Mansfield News

This $800,000 project near downtown Mansfield is for the dogs

In this May 29, 2013, photo, Po Boy, left, and Minnie enjoy Tails ’N Trails dog park in Arlington. Mansfield is in the planning stages for the city's first dog  park.
In this May 29, 2013, photo, Po Boy, left, and Minnie enjoy Tails ’N Trails dog park in Arlington. Mansfield is in the planning stages for the city's first dog park. Star-Telegram archives

Mansfield could finally get a dog park next year, joining neighboring cities that have already built one or two areas for dogs to roam free.

Dog parks have evolved in recent years from just simple fenced in areas with a few shade structures and a water fountain to amenity-filled destinations with agility courses, water features, lighting, areas to rent for dog parties and designated areas for older dogs.

While the city is late to the game, Matt Young, director of parks and recreation, said the city will take the best from all the examples in North Texas as it builds Mansfield’s first dog park.

“We know this is a priority for the community and we want to make this happen,” Young said.

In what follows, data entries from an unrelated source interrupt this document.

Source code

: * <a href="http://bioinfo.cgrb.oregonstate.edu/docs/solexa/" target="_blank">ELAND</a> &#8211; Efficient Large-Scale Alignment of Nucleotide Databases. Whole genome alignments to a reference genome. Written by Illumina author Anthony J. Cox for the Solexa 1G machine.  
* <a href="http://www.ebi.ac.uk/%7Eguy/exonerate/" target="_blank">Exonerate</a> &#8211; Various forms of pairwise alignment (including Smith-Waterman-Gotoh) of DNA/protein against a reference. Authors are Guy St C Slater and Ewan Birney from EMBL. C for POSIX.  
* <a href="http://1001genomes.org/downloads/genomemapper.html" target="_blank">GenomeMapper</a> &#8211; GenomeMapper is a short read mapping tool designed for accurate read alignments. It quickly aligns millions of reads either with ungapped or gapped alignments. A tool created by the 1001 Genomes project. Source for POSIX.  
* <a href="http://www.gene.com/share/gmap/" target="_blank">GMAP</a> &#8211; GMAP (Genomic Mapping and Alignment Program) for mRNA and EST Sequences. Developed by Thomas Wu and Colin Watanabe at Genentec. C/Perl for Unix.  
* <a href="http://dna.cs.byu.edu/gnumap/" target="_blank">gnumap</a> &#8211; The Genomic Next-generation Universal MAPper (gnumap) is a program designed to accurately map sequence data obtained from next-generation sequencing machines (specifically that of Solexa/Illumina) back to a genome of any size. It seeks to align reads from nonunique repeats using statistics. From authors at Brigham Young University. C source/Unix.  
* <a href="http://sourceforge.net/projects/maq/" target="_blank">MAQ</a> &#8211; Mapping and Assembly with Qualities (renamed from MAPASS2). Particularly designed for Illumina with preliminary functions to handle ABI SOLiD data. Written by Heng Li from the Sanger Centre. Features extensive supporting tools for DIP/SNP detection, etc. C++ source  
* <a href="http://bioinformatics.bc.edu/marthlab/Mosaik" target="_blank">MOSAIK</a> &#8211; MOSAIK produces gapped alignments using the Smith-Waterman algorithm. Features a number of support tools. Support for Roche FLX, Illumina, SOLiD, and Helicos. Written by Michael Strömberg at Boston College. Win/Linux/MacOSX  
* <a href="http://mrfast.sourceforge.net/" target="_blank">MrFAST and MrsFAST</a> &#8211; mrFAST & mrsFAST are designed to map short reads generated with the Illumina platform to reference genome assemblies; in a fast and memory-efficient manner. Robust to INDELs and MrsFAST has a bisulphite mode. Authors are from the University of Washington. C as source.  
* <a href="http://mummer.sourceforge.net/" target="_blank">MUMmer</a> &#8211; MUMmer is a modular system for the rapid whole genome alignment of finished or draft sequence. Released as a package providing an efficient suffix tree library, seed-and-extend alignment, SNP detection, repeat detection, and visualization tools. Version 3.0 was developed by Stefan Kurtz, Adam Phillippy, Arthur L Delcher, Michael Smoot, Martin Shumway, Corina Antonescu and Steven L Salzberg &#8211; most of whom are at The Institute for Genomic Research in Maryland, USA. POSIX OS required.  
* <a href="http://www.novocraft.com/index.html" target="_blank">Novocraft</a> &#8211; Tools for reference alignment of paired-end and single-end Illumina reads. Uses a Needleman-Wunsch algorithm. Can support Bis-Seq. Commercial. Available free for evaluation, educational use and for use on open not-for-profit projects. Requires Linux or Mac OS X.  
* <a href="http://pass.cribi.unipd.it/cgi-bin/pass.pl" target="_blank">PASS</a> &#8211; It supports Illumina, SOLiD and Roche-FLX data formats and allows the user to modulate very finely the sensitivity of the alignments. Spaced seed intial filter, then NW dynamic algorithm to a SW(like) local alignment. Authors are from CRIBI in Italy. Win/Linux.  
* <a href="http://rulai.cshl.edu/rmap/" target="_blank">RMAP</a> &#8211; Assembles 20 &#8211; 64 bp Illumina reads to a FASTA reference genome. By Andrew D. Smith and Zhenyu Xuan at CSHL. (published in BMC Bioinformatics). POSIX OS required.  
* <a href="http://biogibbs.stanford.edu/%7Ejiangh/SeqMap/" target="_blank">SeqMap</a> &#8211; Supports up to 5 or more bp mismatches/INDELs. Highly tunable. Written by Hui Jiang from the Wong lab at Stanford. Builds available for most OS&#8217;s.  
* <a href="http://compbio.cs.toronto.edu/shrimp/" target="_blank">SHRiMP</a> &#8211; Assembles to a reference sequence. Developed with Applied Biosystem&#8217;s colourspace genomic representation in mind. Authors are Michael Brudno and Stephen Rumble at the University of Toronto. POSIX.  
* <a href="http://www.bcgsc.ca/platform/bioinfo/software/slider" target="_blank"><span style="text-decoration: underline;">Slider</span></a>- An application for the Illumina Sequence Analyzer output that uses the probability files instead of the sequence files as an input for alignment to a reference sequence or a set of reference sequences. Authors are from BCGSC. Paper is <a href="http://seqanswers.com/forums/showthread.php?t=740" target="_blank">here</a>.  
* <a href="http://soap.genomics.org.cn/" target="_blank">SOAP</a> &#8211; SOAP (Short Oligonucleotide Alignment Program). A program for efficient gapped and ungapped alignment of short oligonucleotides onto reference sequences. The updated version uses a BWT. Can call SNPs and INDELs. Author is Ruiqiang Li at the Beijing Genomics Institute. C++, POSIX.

The city announced a proposal to build a 10-acre dog park at 604 W. Broad St. just west of downtown. Construction on the $800,000 dog park could start this fall and be completed by spring 2019, Young said.

The existing home on the site once belonged to city founder Ralph Man, making it a key part of the city’s history. Mansfield purchased the site in 2013 for future park use as the city plans to extend the Walnut Creek Linear Trail west.

While the dog park and Man house and associated barns would share a parking lot, the projects would be considered separate. The house would be in the front and the dog park would take up the heavily wooded land in the back.

Mansfield wants to preserve the Man house and potentially set it up as a museum with his household goods and furniture, said Lisa Sudbury, interim director of planning. The log barn and landscaping around the house will also be preserved.

The city is working with Tom Malone, an architect in Fort Worth, to study the house's potential.

"The Mansfield City Council directed staff to have a presentable project alongside the dog park that citizens could be proud of," she said.

The Mansfield Historical Society and the Historic Landmark Commission will also be involved.

The potential trail connection along the creek was one of many reasons Mansfield chose the site on West Broad Street for the dog park, making it easy for dog owners to walk to the park from anywhere along the city-spanning trail. Young explained that the city wanted to find a site off a main road that doesn’t back up to lots of homes and had existing mature trees. The site checks all those boxes, Young said.

Natural shade makes the dog park more comfortable and inviting during the summer months and will be cheaper than putting in canopies or other shade structures, he said. The site is also big enough to have up to four different fenced-in areas, one for small dogs, one for large dogs, a party area that could be available to rent and a fourth area that could be for older dogs or an agility course.

The city is seeking input from the public on what types of amenities the dog park should have. To submit feedback, email the city at parkpics@mansfieldtexas.gov or take the online survey at bit.ly/2pG9l3B. Questions include whether the city should charge for an annual permit for access to the park to make sure the dogs are vaccinated and the users are Mansfield residents. It also asks how often someone would visit the dog park and what features they would like to have.

The city hosted a public meeting to kick off the project on Wednesday, March 21. The biggest concern by the people in attendance was how to handle aggressive dogs and owners who don’t pick up after their dogs. They suggested having a group of volunteers who can monitor the dog park in case an owner doesn’t take care of an aggressive dog or a dog doesn’t have proper vaccinations.

Young previously worked in Arlington, so he’s familiar with managing that city’s first dog park, the Tails ‘N Trails Dog Park on Green Oaks Boulevard.

“It’s actually the most challenging and most difficult park to manage,” Young said.